A superalloy — and there are several viable choices — resists softening and oxidation at the high operating temperatures involved, while preheating the die and keeping it hot reduces thermal stresses that rise abruptly each time the die is filled. Reduced stress, in turn, delays the onset of the alligator-skin-like heat checking that marks die failure.
CDA found that applying these practices extends die life to at least several thousand shots, long enough to make the process commercially viable. The pertinent question, of course, is how long can die life actually be extended: Is it 5,000 shots? 10,000? 50,000? Companies considering the production of copper motor rotors need a reasonable estimate to predict costs. The fact that a European manufacturer is currently in large-scale serial production (Update, Vol.4 Issue 1) of copper rotors suggests that even longer life than that experienced in CDA's tests might be attainable.

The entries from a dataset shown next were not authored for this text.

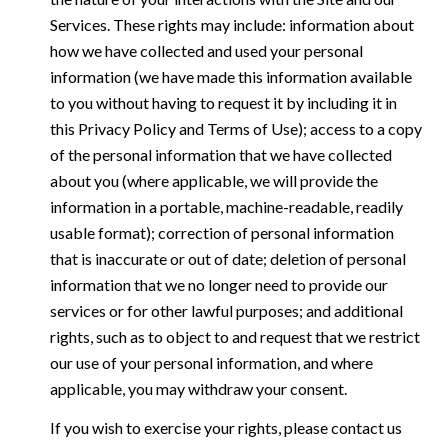
Services. These rights may include: information about
how we have collected and used your personal
information (we have made this information available
to you without having to request it by including it in
this Privacy Policy and Terms of Use); access to a copy
of the personal information that we have collected
about you (where applicable, we will provide the
information in a portable, machine-readable, readily
usable format); correction of personal information
that is inaccurate or out of date; deletion of personal
information that we no longer need to provide our
services or for other lawful purposes; and additional
rights, such as to object to and request that we restrict
our use of your personal information, and where
applicable, you may withdraw your consent.
If you wish to exercise your rights, please contact us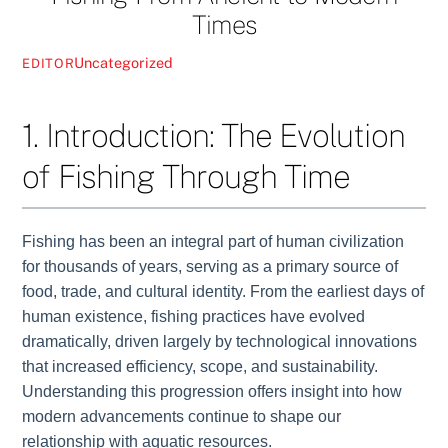
Times
Uncategorized
EDITOR
1. Introduction: The Evolution
of Fishing Through Time
Fishing has been an integral part of human civilization
for thousands of years, serving as a primary source of
food, trade, and cultural identity. From the earliest days of
human existence, fishing practices have evolved
dramatically, driven largely by technological innovations
that increased efficiency, scope, and sustainability.
Understanding this progression offers insight into how
modern advancements continue to shape our
relationship with aquatic resources.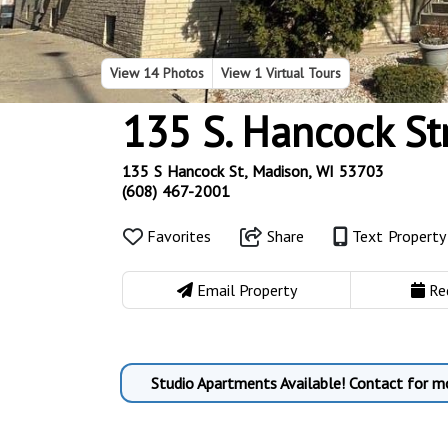
View
14 Photos
View
1 Virtual Tours
135 S. Hancock St
135 S Hancock St, Madison, WI 53703
(608) 467-2001
Favorites
Share
Text Propert
Email Property
Re
Studio Apartments Available! Contact for m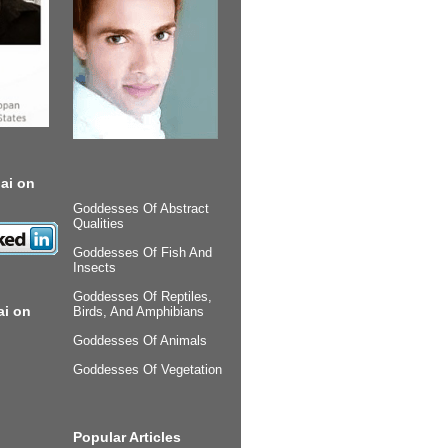
ai on
Goddesses Of Abstract
Qualities
Goddesses Of Fish And
Insects
Goddesses Of Reptiles,
ai on
Birds, And Amphibians
Goddesses Of Animals
Goddesses Of Vegetation
Popular Articles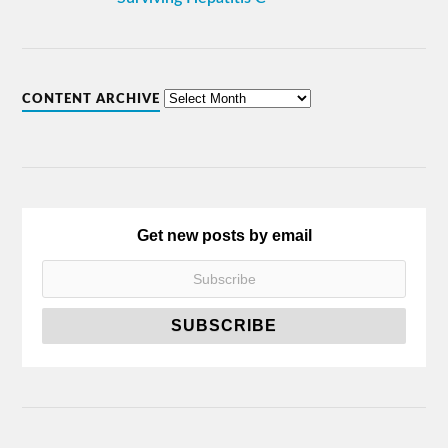
CONTENT ARCHIVE
Get new posts by email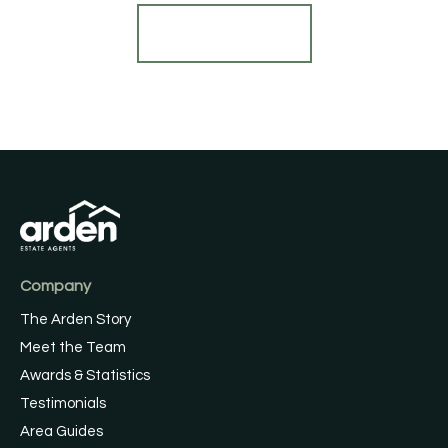
Find out more
Company
The Arden Story
Meet the Team
Awards & Statistics
Testimonials
Area Guides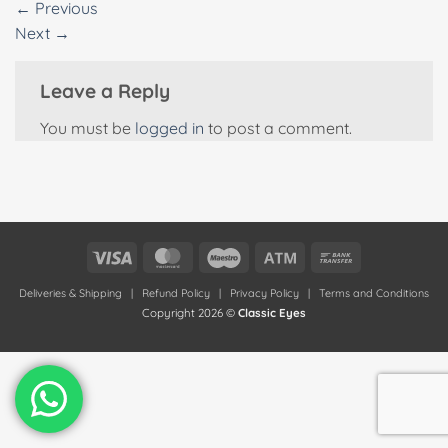
←
Previous
Next
→
Leave a Reply
You must be
logged in
to post a comment.
Visa
MasterCard
Maestro
Atm
Bank
Transfer
Deliveries & Shipping
|
Refund Policy
|
Privacy Policy
|
Terms and Conditions
Copyright 2026 ©
Classic Eyes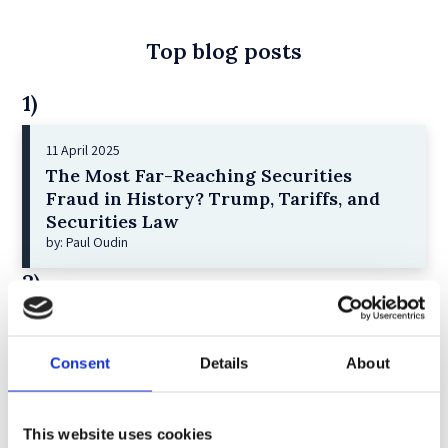
Top blog posts
1)
11 April 2025
The Most Far-Reaching Securities
Fraud in History? Trump, Tariffs, and
Securities Law
by: Paul Oudin
2)
2 December 2022
The German Supervisory Board
Consent
Details
About
by: Klaus J. Hopt
3)
This website uses cookies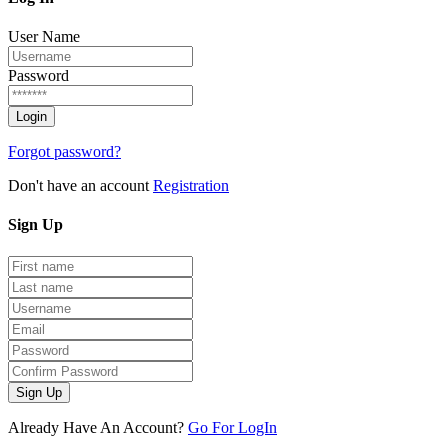
User Name
Password
Forgot password?
Don't have an account
Registration
Sign
Up
Sign Up
Already Have An Account?
Go For LogIn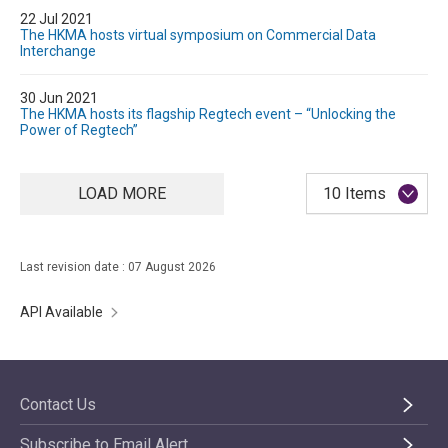
22 Jul 2021
The HKMA hosts virtual symposium on Commercial Data
Interchange
30 Jun 2021
The HKMA hosts its flagship Regtech event – “Unlocking the
Power of Regtech”
LOAD MORE
10 Items
Last revision date : 07 August 2026
API Available
Contact Us
Subscribe to Email Alert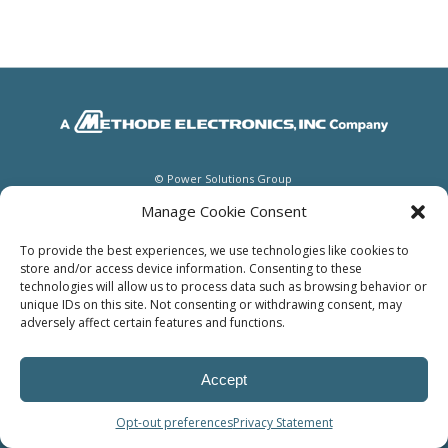
© Power Solutions Group
Manage Cookie Consent
To provide the best experiences, we use technologies like cookies to
store and/or access device information. Consenting to these
technologies will allow us to process data such as browsing behavior or
unique IDs on this site. Not consenting or withdrawing consent, may
adversely affect certain features and functions.
Accept
Opt-out preferences
Privacy Statement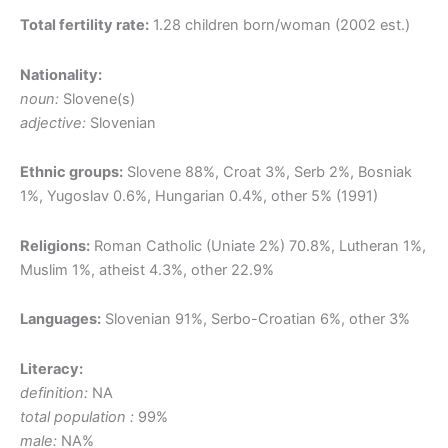
Total fertility rate:
1.28 children born/woman (2002 est.)
Nationality:
noun:
Slovene(s)
adjective:
Slovenian
Ethnic groups:
Slovene 88%, Croat 3%, Serb 2%, Bosniak
1%, Yugoslav 0.6%, Hungarian 0.4%, other 5% (1991)
Religions:
Roman Catholic (Uniate 2%) 70.8%, Lutheran 1%,
Muslim 1%, atheist 4.3%, other 22.9%
Languages:
Slovenian 91%, Serbo-Croatian 6%, other 3%
Literacy:
definition:
NA
total population :
99%
male:
NA%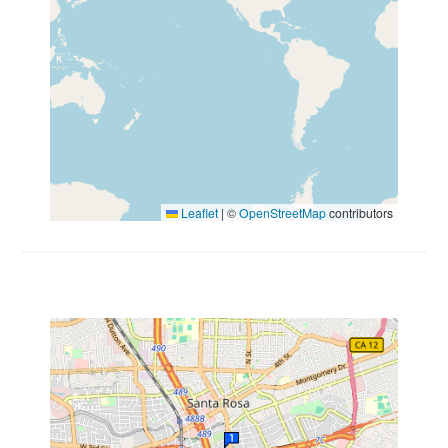
Leaflet
|
©
OpenStreetMap
contributors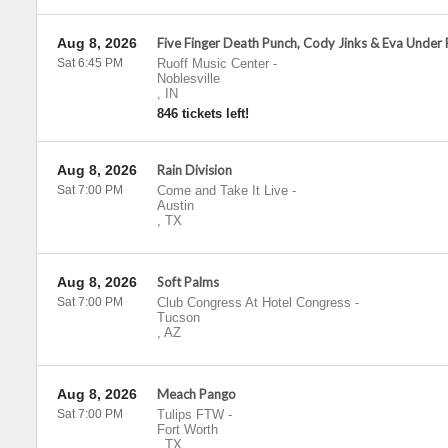
Aug 8, 2026
Five Finger Death Punch, Cody Jinks & Eva Under 
Sat 6:45 PM
Ruoff Music Center
-
Noblesville
,
IN
846 tickets left!
Aug 8, 2026
Rain Division
Sat 7:00 PM
Come and Take It Live
-
Austin
,
TX
Aug 8, 2026
Soft Palms
Sat 7:00 PM
Club Congress At Hotel Congress
-
Tucson
,
AZ
Aug 8, 2026
Meach Pango
Sat 7:00 PM
Tulips FTW
-
Fort Worth
,
TX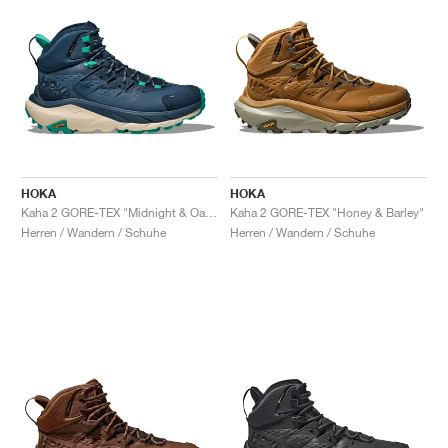
HOKA
HOKA
Kaha 2 GORE-TEX "Midnight & Oat Milk"
Kaha 2 GORE-TEX "Honey & Barley"
Herren / Wandern / Schuhe
Herren / Wandern / Schuhe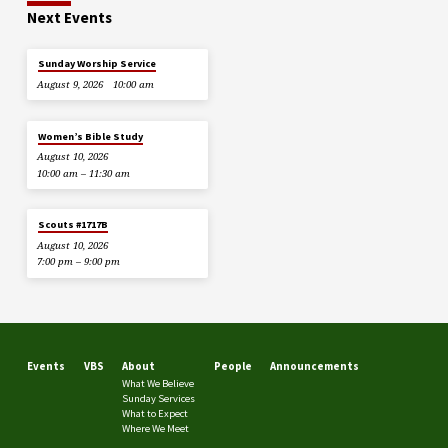
Next Events
Sunday Worship Service
August 9, 2026
10:00 am
Women’s Bible Study
August 10, 2026
10:00 am – 11:30 am
Scouts #1717B
August 10, 2026
7:00 pm – 9:00 pm
Events
VBS
About
People
Announcements
What We Believe
Sunday Services
What to Expect
Where We Meet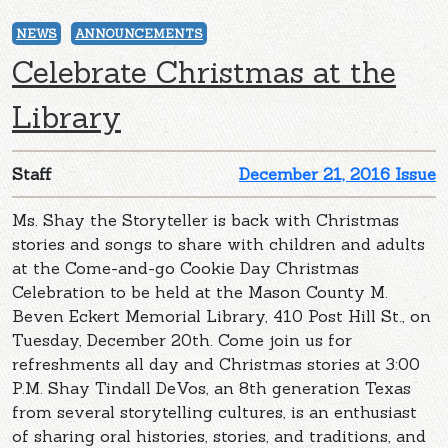
NEWS
ANNOUNCEMENTS
Celebrate Christmas at the
Library
Staff
December 21, 2016 Issue
Ms. Shay the Storyteller is back with Christmas
stories and songs to share with children and adults
at the Come-and-go Cookie Day Christmas
Celebration to be held at the Mason County M.
Beven Eckert Memorial Library, 410 Post Hill St., on
Tuesday, December 20th. Come join us for
refreshments all day and Christmas stories at 3:00
P.M. Shay Tindall DeVos, an 8th generation Texas
from several storytelling cultures, is an enthusiast
of sharing oral histories, stories, and traditions, and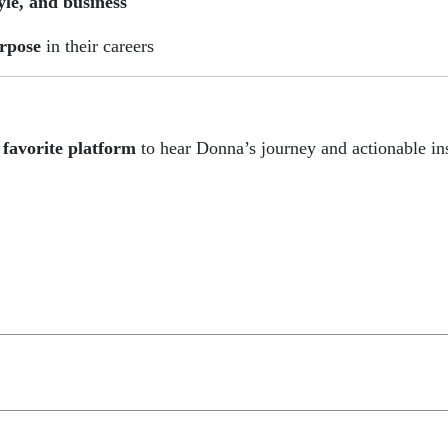
tyle, and business
urpose
in their careers
 favorite platform
to hear Donna’s journey and actionable ins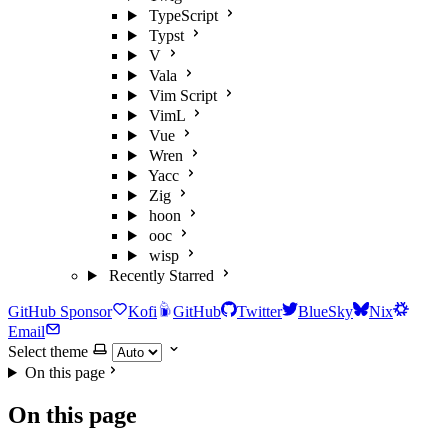
TypeScript
Typst
V
Vala
Vim Script
VimL
Vue
Wren
Yacc
Zig
hoon
ooc
wisp
Recently Starred
GitHub Sponsor
Kofi
GitHub
Twitter
BlueSky
Nix
Email
Select theme
On this page
On this page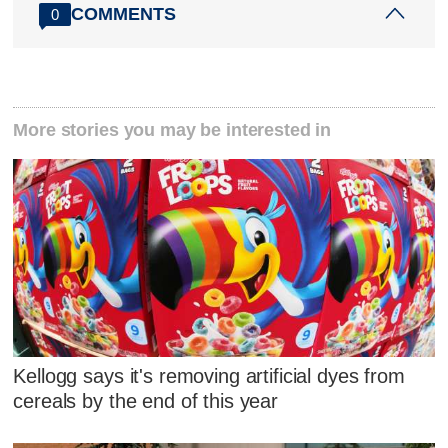
COMMENTS
0
More stories you may be interested in
Kellogg says it's removing artificial dyes from
cereals by the end of this year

Unfortunately, die life testing using actual rotors is made very expensive by the need for large numbers of laminations and arbors, not to mention the cost of the tooling itself. CDA therefore chose to simulate tests with a computerized model of the die-casting process.
Modeling Program
Prof. Jerald Brevick of the Ohio State University (OSU) Department of Mechanical Engineering supervised the study. The OSU researchers first calculated the surface temperature of the die at the time molten copper (at 1200 C, 2192 F) is introduced and for several minutes thereafter. This portion of the study required thermal mapping, a task accomplished with ANSYS, a commercial analysis program. Dies would be assigned preheat temperatures of 200 C, 350 C and 650 C (392 F, 662 F and 1202 F), respectively, as a check on CDA's experience that increasing die temperature increases die life. As might be expected, cooling times increased with increasing die preheat temperatures.